Skocz do zawartości

Wysoki pobór prądu przy odpalaniu.


matadorRS

Rekomendowane odpowiedzi

...

> wysoki pobór prądu przy odpalaniu.

Jak wysoki? 100A to nic nadzwyczajnego. W momencie startu rozrusznika idzie nawet więcej.

Ile? Nie wiem. Skończyła mi się skala na mierniku cęgowym.

Odnośnik do komentarza
Udostępnij na innych stronach

> Punto II 1.9 JTD. Padł aku, kupiłem nowy, ale podczas sprawdzania czemu padł tak nagle wyszło że ma

> wysoki pobór prądu przy odpalaniu.

> Czy to może być spowodowane? Uszkodzony rozrusznik? Innych ubytków prądu niema.

Czym zmierzyłeś ten prąd? Praktycznie ze względu na zmienność prądu rozrusznika, to jedyną metodą pomiaru jest oscyloskop z sondą prądową. Zwykłe mierniki cęgowe pozwolą najwyżej na zmierzenie końcowego prądu rozruchu.

Tu masz przykładowy przebieg:

image002.gif

Odnośnik do komentarza
Udostępnij na innych stronach

Mierzyłem kiedyś cęgami pobór w Temprze 1.6 przy temperaturze -17 stopni i tyle co zdążył pokazać miernik (troszkę kręcił za nim odpalił) to wahało się między 250 a 300 amper.Jak na silnik 1.6 to nie mało ale mróz swoje zrobił.

Jaki miałeś pobór prądu?

Odnośnik do komentarza
Udostępnij na innych stronach

> ...Zwykłe mierniki cęgowe pozwolą najwyżej na zmierzenie

> końcowego prądu rozruchu.

Pokazują uśredniony prąd czyli to co istotne.

Ten z obrazka to z ciężarówki czy jakiegoś V12?

2.0dCi brał 150A przy kręceniu a w momencie startu tak jak napisałem, więc nie wiem.

[POLECENIE 1]: Ile amperów pobierał silnik 2.0dCi przy kręceniu według tekstu źródłowego?

[REKORDY DO ZADANIA]:
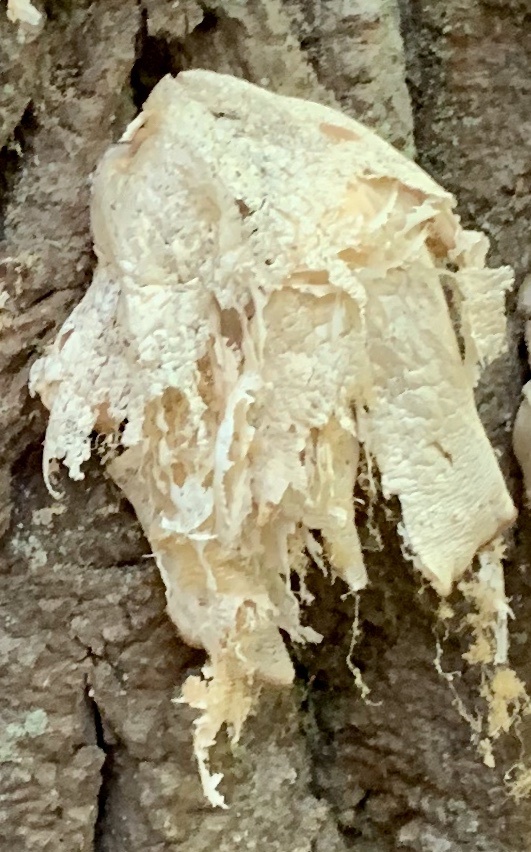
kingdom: Fungi
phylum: Basidiomycota
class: Agaricomycetes
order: Agaricales
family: Pleurotaceae
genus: Pleurotus
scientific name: Pleurotus populinus
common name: Aspen oyster mushroom
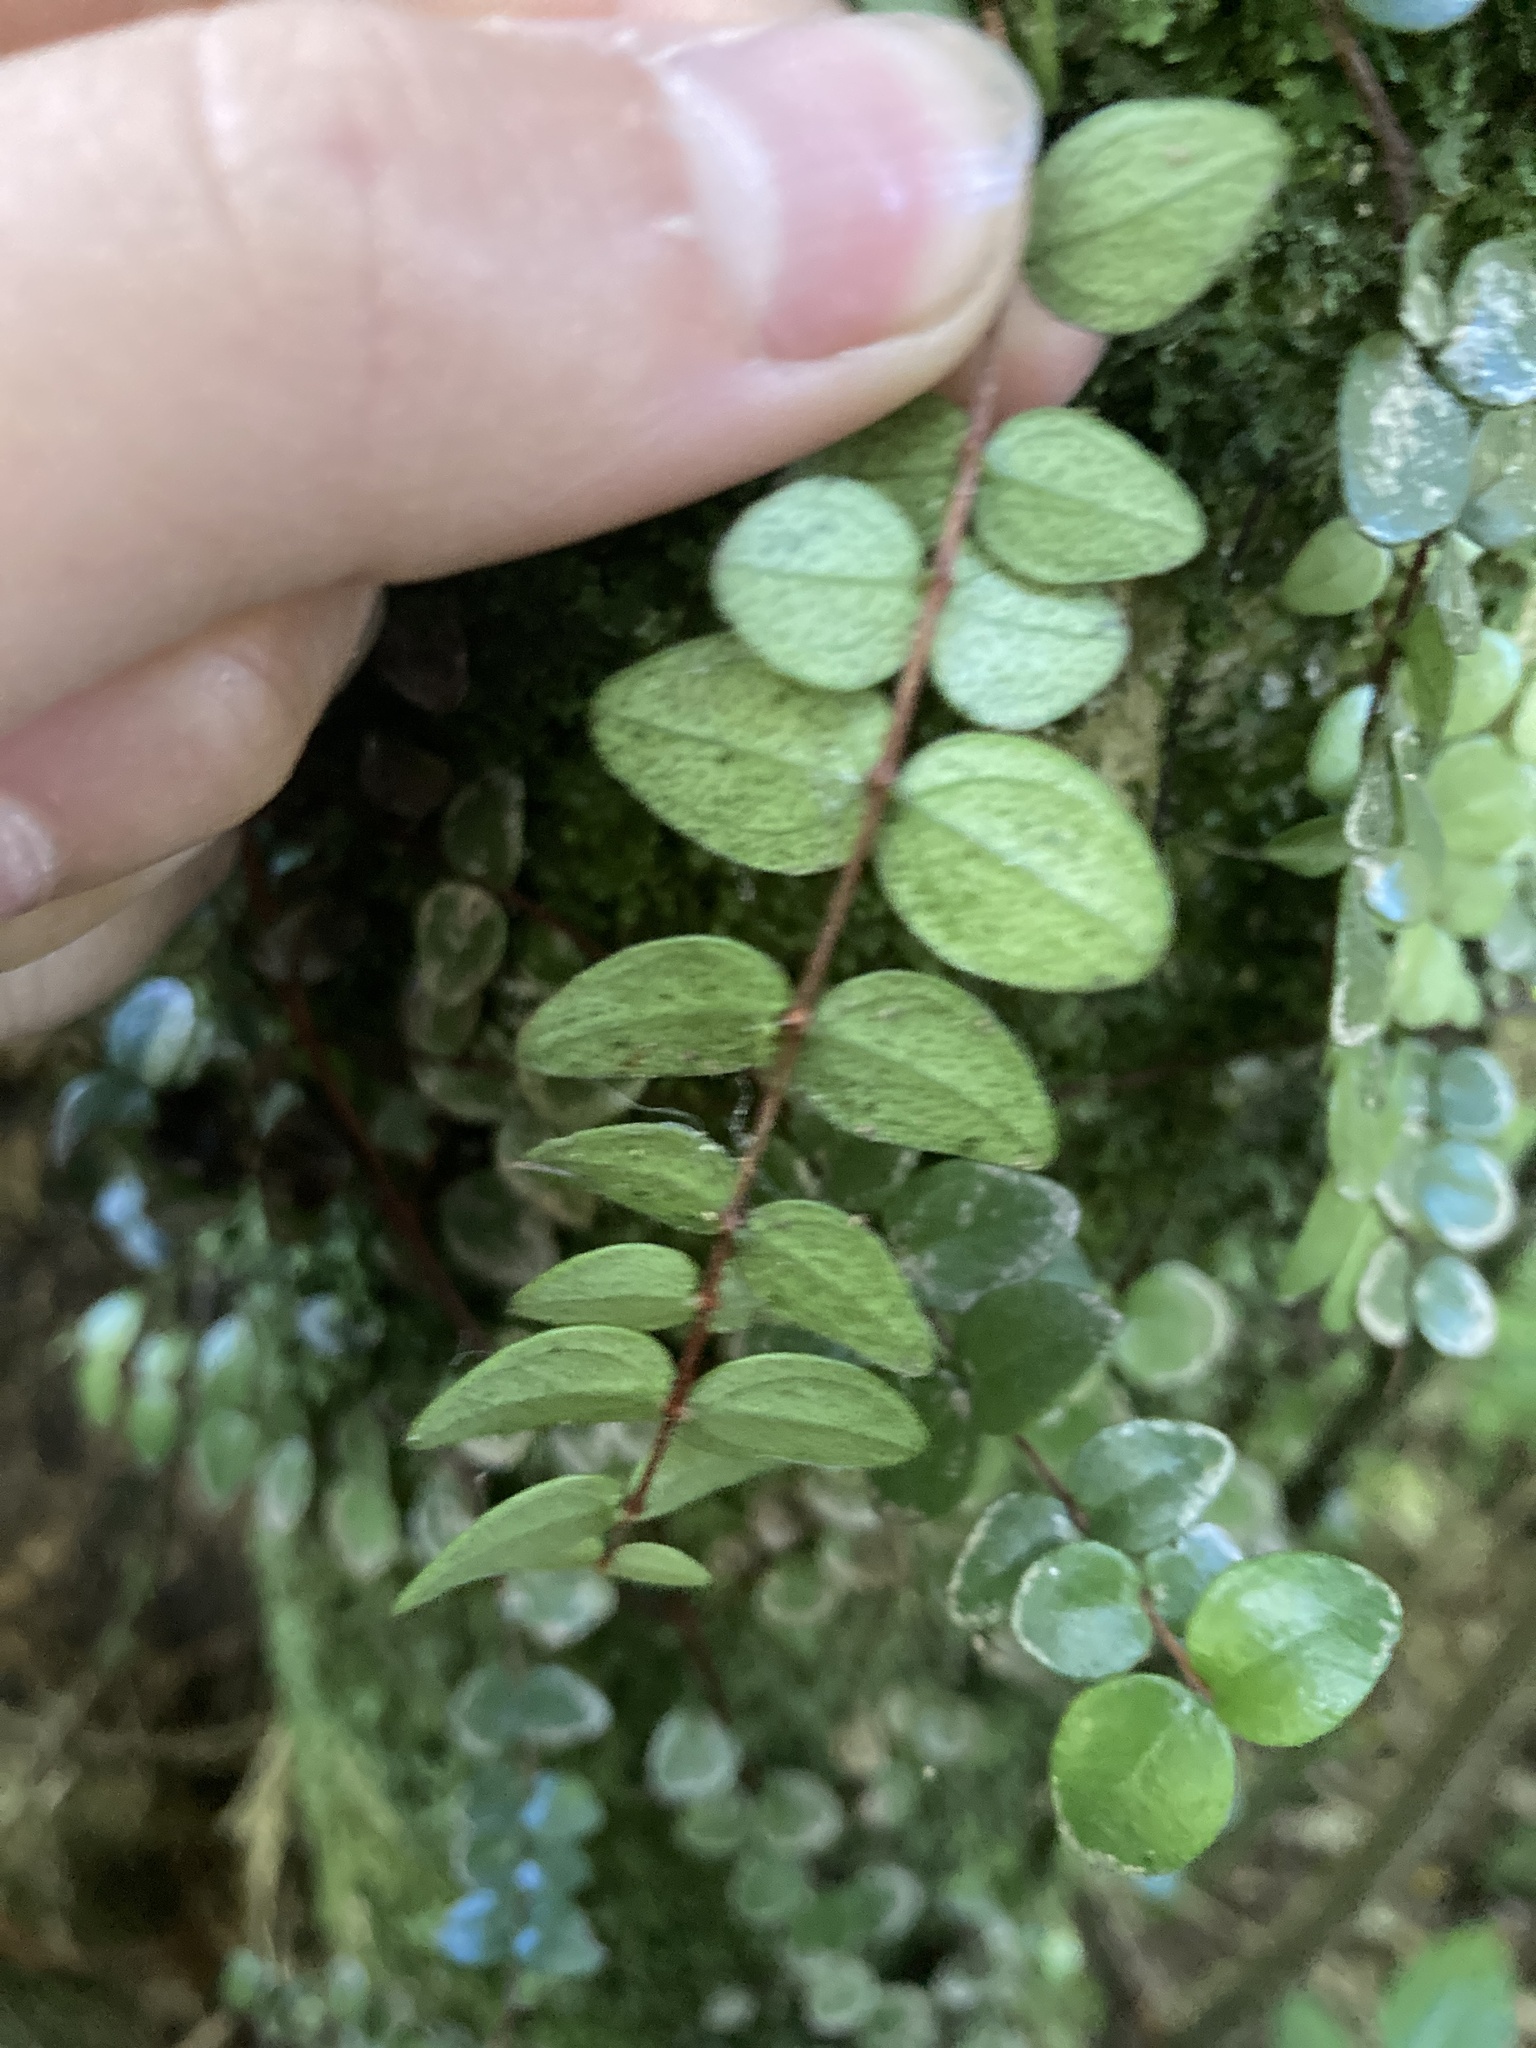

[POLECENIE 2]: Zaktualizuj wszystkie rekordy, zastępując w nich „common name” przez „vernacular name” i nie zmieniając niczego poza tym. Pomiń w odpowiedzi obrazy.

[PEŁNE ROZWIĄZANIE 1]: 150 A.

[PEŁNE ROZWIĄZANIE 2]:
kingdom: Fungi
phylum: Basidiomycota
class: Agaricomycetes
order: Agaricales
family: Pleurotaceae
genus: Pleurotus
scientific name: Pleurotus populinus
vernacular name: Aspen oyster mushroom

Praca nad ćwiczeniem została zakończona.